Un sombrero cordobés

Aquel reino era distinto a cualquier otro reino conocido. Los campesinos acudían a palacio, a menudo, para merendar chocolate y bizcocho con el rey, que era un artista del croché y ni siquiera usaba corona, sino un precioso sombrero cordobés mucho más ligero que ese trozo de lata que usaban los reyes de todo el mundo. Además, daba gusto lo bien que el sombrero le protegía del sol rabioso del verano. Durante la merienda los campesinos le contaban al rey sus idas y venidas en las faenas del campo, y él ponía interés en saber cómo les iba en la escuela a sus chiquillos y lo que deseaban hacer con el dinero de sus impuestos. Les hablaba también de las continuas discusiones con otros reyes, tremendamente rancios, a los que no gustaba una pizca su sombrero, apremiándole a buscar esposa, cumplir su cargo con decoro y dejarse de tanta chuminada si no quería que aquello fuese a mayores. Pero el rey no estaba interesado en desposarse porque el bienestar de los campesinos, el croché y el baile acaparaban todo su entusiasmo. Después de la merienda, guiado por su maestro, un primoroso bailaor flamenco de ojos negros como la noche, el rey se marcaba unos tarantos y una seguiriya con mucho arte andaluz, llenando de júbilo a los invitados que no paraban de lanzarle olés enardecidos.
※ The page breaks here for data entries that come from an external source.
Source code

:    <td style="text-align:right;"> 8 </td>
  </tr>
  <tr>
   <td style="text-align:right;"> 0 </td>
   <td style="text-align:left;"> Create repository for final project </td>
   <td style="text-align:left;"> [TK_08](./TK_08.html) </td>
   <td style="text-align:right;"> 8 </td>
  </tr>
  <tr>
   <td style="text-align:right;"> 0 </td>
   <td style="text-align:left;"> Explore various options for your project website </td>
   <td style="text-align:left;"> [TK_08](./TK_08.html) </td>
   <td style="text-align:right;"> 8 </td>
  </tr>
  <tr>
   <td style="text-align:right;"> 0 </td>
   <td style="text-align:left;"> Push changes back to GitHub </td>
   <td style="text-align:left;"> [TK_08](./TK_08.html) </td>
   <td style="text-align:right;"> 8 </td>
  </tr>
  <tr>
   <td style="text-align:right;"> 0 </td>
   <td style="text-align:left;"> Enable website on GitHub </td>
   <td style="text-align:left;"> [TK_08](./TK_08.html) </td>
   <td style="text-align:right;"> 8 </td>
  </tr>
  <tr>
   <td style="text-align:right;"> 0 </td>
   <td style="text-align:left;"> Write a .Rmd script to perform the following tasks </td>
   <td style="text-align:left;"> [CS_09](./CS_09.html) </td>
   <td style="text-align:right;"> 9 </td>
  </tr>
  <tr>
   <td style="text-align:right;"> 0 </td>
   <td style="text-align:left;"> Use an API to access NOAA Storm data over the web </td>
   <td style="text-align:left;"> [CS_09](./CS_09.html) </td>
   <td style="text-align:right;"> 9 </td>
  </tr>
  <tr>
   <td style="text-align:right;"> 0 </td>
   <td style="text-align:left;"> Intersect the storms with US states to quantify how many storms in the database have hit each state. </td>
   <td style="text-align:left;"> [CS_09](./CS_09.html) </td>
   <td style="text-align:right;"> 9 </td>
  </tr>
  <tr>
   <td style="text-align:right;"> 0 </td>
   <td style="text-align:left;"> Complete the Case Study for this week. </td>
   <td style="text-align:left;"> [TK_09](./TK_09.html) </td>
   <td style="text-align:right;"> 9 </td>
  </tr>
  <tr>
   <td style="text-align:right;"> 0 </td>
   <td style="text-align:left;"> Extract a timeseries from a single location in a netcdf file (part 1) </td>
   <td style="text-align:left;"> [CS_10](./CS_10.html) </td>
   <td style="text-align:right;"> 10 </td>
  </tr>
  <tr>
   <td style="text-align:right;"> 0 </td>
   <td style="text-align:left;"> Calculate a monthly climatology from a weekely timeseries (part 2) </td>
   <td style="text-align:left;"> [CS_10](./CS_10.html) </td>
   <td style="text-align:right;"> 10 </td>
A la caída del sol los campesinos marchaban de palacio llevando unos tápers con viandas preparados por la cocinera del rey, que tenía un genio horroroso pero amaba tanto su trabajo que no podía parar de cocinar a todas horas. En otras ocasiones, era el rey quien iba de visita a las casas solariegas; los campesinos le mostraban el huerto y le sacaban una silla de enea pintada de azul para que se sentara a conversar con ellos en el porche. Le ofrecían morcillas de calabaza y un tomate con sal, acompañados del agua fresca de un botijo a juego con el sombrero cordobés que le quedaba monísimo. ¡Qué estampa tan preciosa aquella!: los campesinos alrededor del rey con su sombrero cordobés sentado en el porche solariego en la sillita azul de enea, bebiendo a chorro del botijo, mientras la morcilla de calabaza y el tomate de huerto impregnaban con su aroma el decorado. 
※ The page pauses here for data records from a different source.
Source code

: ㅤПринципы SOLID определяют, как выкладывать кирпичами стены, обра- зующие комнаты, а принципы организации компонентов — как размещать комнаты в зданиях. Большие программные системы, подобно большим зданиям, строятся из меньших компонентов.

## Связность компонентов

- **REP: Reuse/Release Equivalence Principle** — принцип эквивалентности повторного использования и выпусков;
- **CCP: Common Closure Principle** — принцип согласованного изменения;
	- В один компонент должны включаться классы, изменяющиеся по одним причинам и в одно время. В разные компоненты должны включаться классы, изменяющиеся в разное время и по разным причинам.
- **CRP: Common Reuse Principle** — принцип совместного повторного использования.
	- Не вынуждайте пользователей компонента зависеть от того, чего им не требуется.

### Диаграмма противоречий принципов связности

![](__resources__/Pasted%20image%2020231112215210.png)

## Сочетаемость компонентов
Esa misma noche, un soldado entrometido del reino colindante vio pasear al rey muy cariñoso, amarradito a la cintura del bailaor, y le fue con el cuento a su monarca, que a su vez corrió la voz por todo el territorio. Dictaron una orden de destierro por escándalo público. El rey tuvo que partir de inmediato, sin tiempo para despedirse de los campesinos. Marchó con el sombrero cordobés y su bailaor en busca de nuevos reinos menos quisquillosos donde poder extender su arte flamenco. Para chinchar a sus perseguidores se alejaron por el camino bien juntitos y, agarraditos de la cintura, fueron perdiéndose en el horizonte. En su lugar pusieron otro rey que llevaba corona, no daba meriendas en Palacio y encima quería cobrar unos impuestos que eran de escándalo. Un día los campesinos, que habían leído Fuenteovejuna, estaban ya tan cabreados que le dijeron en su cara que era un asquito de rey porque ni llevaba sombrero cordobés, ni daba meriendas, ni sabía bailar flamenco ni hacer croché, ni tan siquiera tenía el detalle de preguntar por los estudios de sus hijos. ¡A ver entonces para qué querían ellos un rey tan inútil! Así que ya podía irse olvidando de ellos porque no pensaban hacerle pizquita de caso.
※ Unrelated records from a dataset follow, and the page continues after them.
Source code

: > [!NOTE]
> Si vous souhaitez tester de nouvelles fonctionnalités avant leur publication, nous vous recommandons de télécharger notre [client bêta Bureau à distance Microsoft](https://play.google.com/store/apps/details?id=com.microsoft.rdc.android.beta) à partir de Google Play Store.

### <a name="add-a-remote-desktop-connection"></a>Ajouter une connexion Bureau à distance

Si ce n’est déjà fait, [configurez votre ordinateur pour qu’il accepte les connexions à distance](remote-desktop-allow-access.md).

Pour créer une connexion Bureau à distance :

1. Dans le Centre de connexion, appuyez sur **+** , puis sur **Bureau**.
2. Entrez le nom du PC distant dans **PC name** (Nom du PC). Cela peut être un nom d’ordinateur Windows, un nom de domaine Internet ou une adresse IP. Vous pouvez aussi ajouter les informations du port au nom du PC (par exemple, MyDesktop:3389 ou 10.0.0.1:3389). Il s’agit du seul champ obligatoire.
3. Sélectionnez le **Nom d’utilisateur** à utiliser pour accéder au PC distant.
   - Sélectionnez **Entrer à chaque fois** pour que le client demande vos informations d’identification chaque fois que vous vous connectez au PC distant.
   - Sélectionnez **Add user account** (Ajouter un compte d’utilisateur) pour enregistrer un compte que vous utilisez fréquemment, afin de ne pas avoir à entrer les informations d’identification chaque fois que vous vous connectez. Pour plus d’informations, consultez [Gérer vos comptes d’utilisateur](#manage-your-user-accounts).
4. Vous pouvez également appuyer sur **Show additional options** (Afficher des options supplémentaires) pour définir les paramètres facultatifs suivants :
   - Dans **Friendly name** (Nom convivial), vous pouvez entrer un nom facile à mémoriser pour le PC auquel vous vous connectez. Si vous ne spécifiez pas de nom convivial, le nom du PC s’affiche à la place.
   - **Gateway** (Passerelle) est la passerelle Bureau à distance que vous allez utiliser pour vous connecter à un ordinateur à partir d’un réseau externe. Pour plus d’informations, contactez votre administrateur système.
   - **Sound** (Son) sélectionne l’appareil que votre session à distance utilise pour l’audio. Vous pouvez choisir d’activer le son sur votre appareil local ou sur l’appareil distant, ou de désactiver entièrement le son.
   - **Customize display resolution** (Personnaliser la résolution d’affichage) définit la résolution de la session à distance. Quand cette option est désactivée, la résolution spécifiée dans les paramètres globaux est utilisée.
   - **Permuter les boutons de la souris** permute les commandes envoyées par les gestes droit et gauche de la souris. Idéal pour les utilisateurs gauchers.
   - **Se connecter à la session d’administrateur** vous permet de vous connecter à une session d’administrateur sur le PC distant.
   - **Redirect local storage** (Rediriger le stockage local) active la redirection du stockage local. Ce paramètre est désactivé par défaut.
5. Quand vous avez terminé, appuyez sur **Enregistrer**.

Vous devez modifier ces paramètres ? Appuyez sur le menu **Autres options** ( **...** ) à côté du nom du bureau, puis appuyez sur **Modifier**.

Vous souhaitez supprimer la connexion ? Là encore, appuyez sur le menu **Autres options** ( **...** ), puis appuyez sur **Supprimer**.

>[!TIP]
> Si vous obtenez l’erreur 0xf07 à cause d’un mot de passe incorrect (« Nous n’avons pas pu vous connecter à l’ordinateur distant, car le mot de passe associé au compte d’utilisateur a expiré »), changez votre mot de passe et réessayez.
Los campesinos decidieron sublevarse hasta que volviera su antiguo rey, y enviaron a un grupo de jóvenes en su búsqueda. Meses después aparecían con él por el camino, acompañado de su bailaor. Como el rey inútil no quería marcharse de Palacio, tuvieron que echarle a sartenazos. La cocinera le arreó de lo lindo; sin meriendas ni tápers para los campesinos, cocinaba mucho menos y estaba de los nervios. Finalmente, el monarca acabó huyendo entre quejidos y moratones.

En Palacio todo volvió a ser como antaño, incluso mucho mejor; además de lo majo que era su rey, ahora tenían por reina un bailaor de ojos negros como la noche.